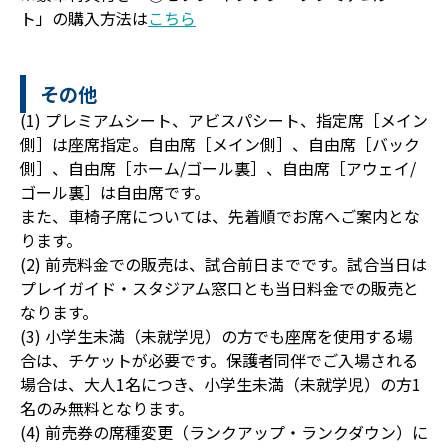
ト」の購入方法は
こちら
その他
(1) プレミアムシート、アビスパシート、指定席［メイン
側］は座席指定。自由席［メイン側］、自由席［バック
側］、自由席［ホーム/ゴール裏］、自由席［アウェイ/
ゴール裏］は自由席です。
また、車椅子席については、先着順でお席へご案内とな
ります。
(2) 前売料金での販売は、試合前日までです。試合当日は
プレイガイド・スタジアム窓口とも当日料金での販売と
なります。
(3) 小学生未満（未就学児）の方でも座席を使用する場
合は、チケットが必要です。保護者同伴でご入場される
場合は、大人1名につき、小学生未満（未就学児）の方1
名のみ無料となります。
(4) 前売券の席種変更（ランクアップ・ランクダウン）に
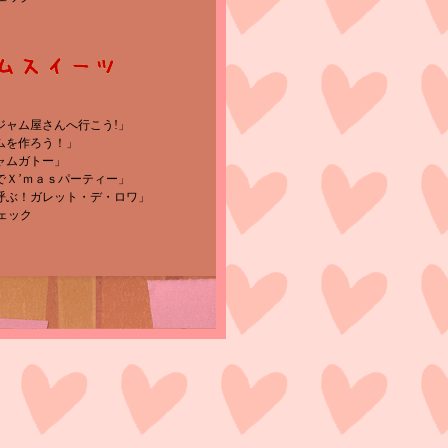
のジャム屋さんへ行こう!」
ャムを作ろう！」
ジャムガトー」
ムでＸ’ｍａｓパーティー」
を呼ぶ！ガレット・デ・ロワ」
ェック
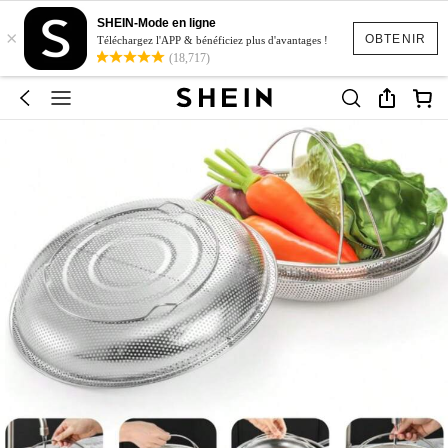
SHEIN-Mode en ligne
×
OBTENIR
Téléchargez l'APP & bénéficiez plus d'avantages !
(18,717)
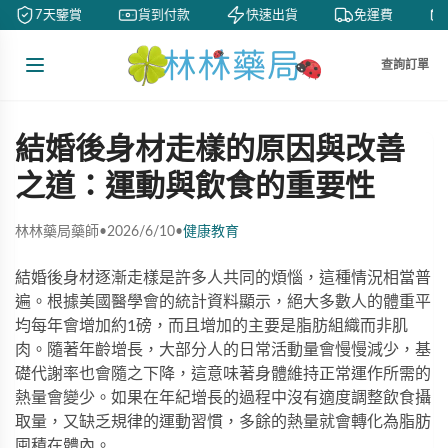
7天鑒賞
貨到付款
快速出貨
免運費
查詢訂單
結婚後身材走樣的原因與改善
之道：運動與飲食的重要性
林林藥局藥師
•
2026/6/10
•
健康教育
結婚後身材逐漸走樣是許多人共同的煩惱，這種情況相當普
遍。根據美國醫學會的統計資料顯示，絕大多數人的體重平
均每年會增加約1磅，而且增加的主要是脂肪組織而非肌
肉。隨著年齡增長，大部分人的日常活動量會慢慢減少，基
礎代謝率也會隨之下降，這意味著身體維持正常運作所需的
熱量會變少。如果在年紀增長的過程中沒有適度調整飲食攝
取量，又缺乏規律的運動習慣，多餘的熱量就會轉化為脂肪
囤積在體內。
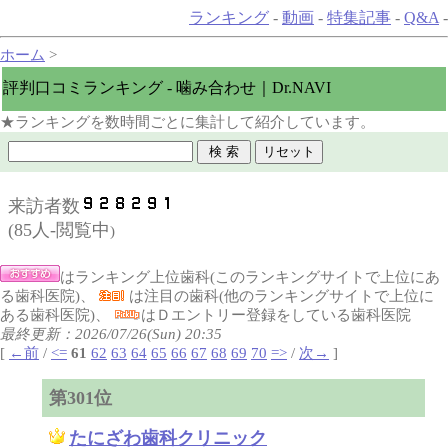
ランキング
-
動画
-
特集記事
-
Q&A
-
ホーム
>
評判口コミランキング - 噛み合わせ｜Dr.NAVI
★ランキングを数時間ごとに集計して紹介しています。
来訪者数
(
85人-閲覧中
)
はランキング上位歯科(このランキングサイトで上位にあ
る歯科医院)、
は注目の歯科(他のランキングサイトで上位に
ある歯科医院)、
はＤエントリー登録をしている歯科医院
最終更新：2026/07/26(Sun) 20:35
[
←前
/
<=
61
62
63
64
65
66
67
68
69
70
=>
/
次→
]
第301位
たにざわ歯科クリニック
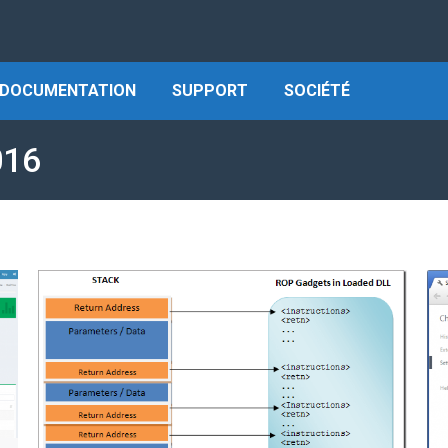
DOCUMENTATION
SUPPORT
SOCIÉTÉ
016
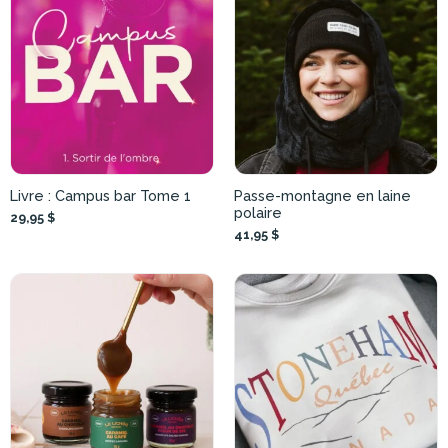
Livre : Campus bar Tome 1
Passe-montagne en laine
polaire
29,95 $
41,95 $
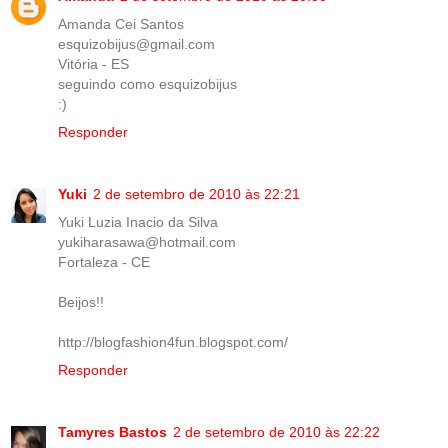
Amanda Cei Santos
esquizobijus@gmail.com
Vitória - ES
seguindo como esquizobijus
:)
Responder
Yuki
2 de setembro de 2010 às 22:21
Yuki Luzia Inacio da Silva
yukiharasawa@hotmail.com
Fortaleza - CE
Beijos!!
http://blogfashion4fun.blogspot.com/
Responder
Tamyres Bastos
2 de setembro de 2010 às 22:22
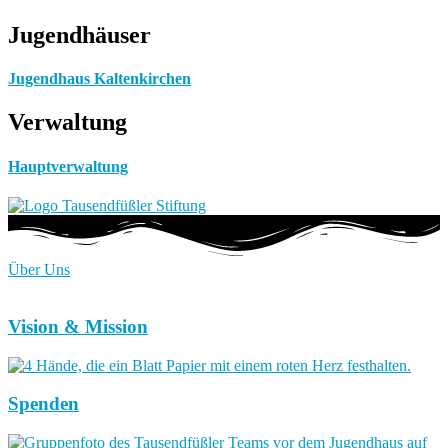
Jugendhäuser
Jugendhaus Kaltenkirchen
Verwaltung
Hauptverwaltung
Über Uns
Vision & Mission
Spenden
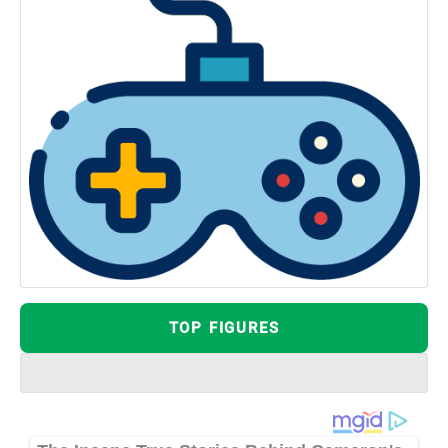
TOP FIGURES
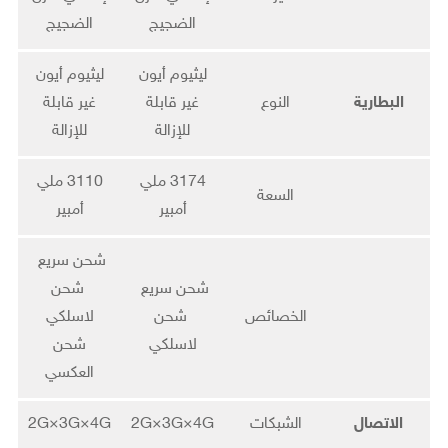
الضجيج
الضجيج
ليثيوم أيون
ليثيوم أيون
البطارية
النوع
غير قابلة
غير قابلة
للإزالة
للإزالة
3174 ملي
3110 ملي
السعة
أمبير
أمبير
شحن سريع
شحن سريع
شحن
الخصائص
شحن
لاسلكي
لاسلكي
شحن
العكسي
الاتصال
الشبكات
2G×3G×4G
2G×3G×4G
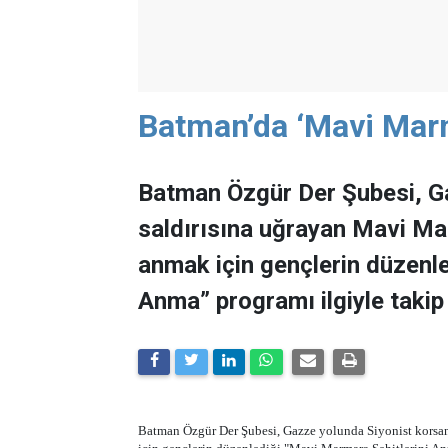
Batman’da ‘Mavi Marm
Batman Özgür Der Şubesi, G
saldırısına uğrayan Mavi Ma
anmak için gençlerin düzenl
Anma” programı ilgiyle takip 
Batman Özgür Der Şubesi, Gazze yolunda Siyonist korsan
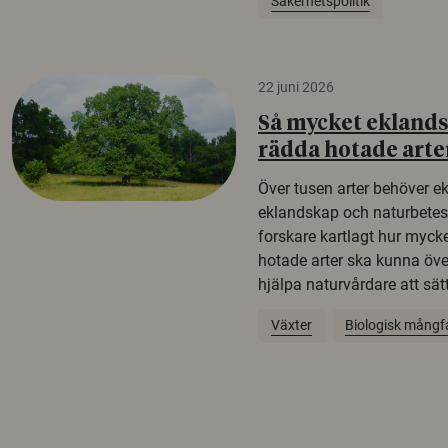
Säkerhetspolitik
22 juni 2026
Så mycket eklandsk
rädda hotade arte
Över tusen arter behöver e
eklandskap och naturbetesma
forskare kartlagt hur mycke
hotade arter ska kunna öv
hjälpa naturvårdare att sätta
Växter
Biologisk mångf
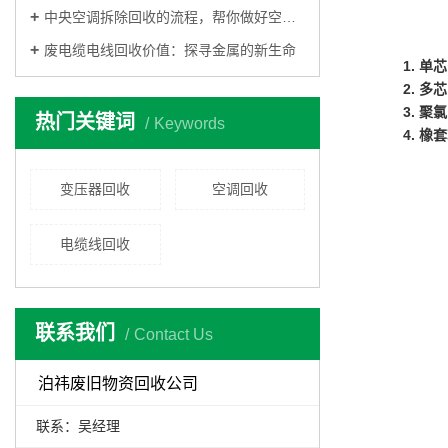
中央空调拆除回收的流程，帮你做好空调回收工作
废电缆电线回收价值：探寻金属的新生命
1. 单
2. 多
3. 
热门关键词
Keywords
4. 橡
变压器回收
空调回收
电缆线回收
联系我们
Contact Us
泊祎废旧物资回收公司
联系：吴经理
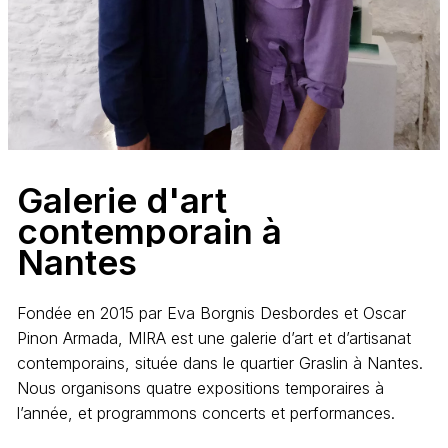
Galerie
d'art
contemporain
à
Nantes
Fondée en 2015 par Eva Borgnis Desbordes et Oscar
Pinon Armada, MIRA est une galerie d’art et d’artisanat
contemporains, située dans le quartier Graslin à Nantes.
Nous organisons quatre expositions temporaires à
l’année, et programmons concerts et performances.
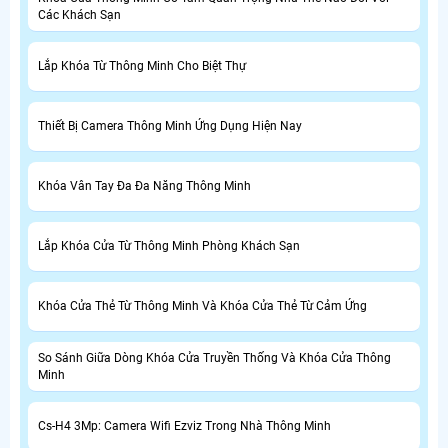
Các Khách Sạn
Lắp Khóa Từ Thông Minh Cho Biệt Thự
Thiết Bị Camera Thông Minh Ứng Dụng Hiện Nay
Khóa Vân Tay Đa Đa Năng Thông Minh
Lắp Khóa Cửa Từ Thông Minh Phòng Khách Sạn
Khóa Cửa Thẻ Từ Thông Minh Và Khóa Cửa Thẻ Từ Cảm Ứng
So Sánh Giữa Dòng Khóa Cửa Truyền Thống Và Khóa Cửa Thông
Minh
Cs-H4 3Mp: Camera Wifi Ezviz Trong Nhà Thông Minh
---------------
*Your objective*:
Your copy should run from the line that has "废电缆电线回收价值：探寻金属的新生命" through the last line above, exactly, with both ends in and pictures out.

*Completed task*:
废电缆电线回收价值：探寻金属的新生命
1. 单
2. 多
3. 
热门关键词
Keywords
4. 橡
变压器回收
空调回收
电缆线回收
联系我们
Contact Us
泊祎废旧物资回收公司
联系：吴经理
Galerie
d'art
contemporain
à
Nantes
Fondée en 2015 par Eva Borgnis Desbordes et Oscar
Pinon Armada, MIRA est une galerie d’art et d’artisanat
contemporains, située dans le quartier Graslin à Nantes.
Nous organisons quatre expositions temporaires à
l’année, et programmons concerts et performances.
Các Khách Sạn
Lắp Khóa Từ Thông Minh Cho Biệt Thự
Thiết Bị Camera Thông Minh Ứng Dụng Hiện Nay
Khóa Vân Tay Đa Đa Năng Thông Minh
Lắp Khóa Cửa Từ Thông Minh Phòng Khách Sạn
Khóa Cửa Thẻ Từ Thông Minh Và Khóa Cửa Thẻ Từ Cảm Ứng
So Sánh Giữa Dòng Khóa Cửa Truyền Thống Và Khóa Cửa Thông
Minh
Cs-H4 3Mp: Camera Wifi Ezviz Trong Nhà Thông Minh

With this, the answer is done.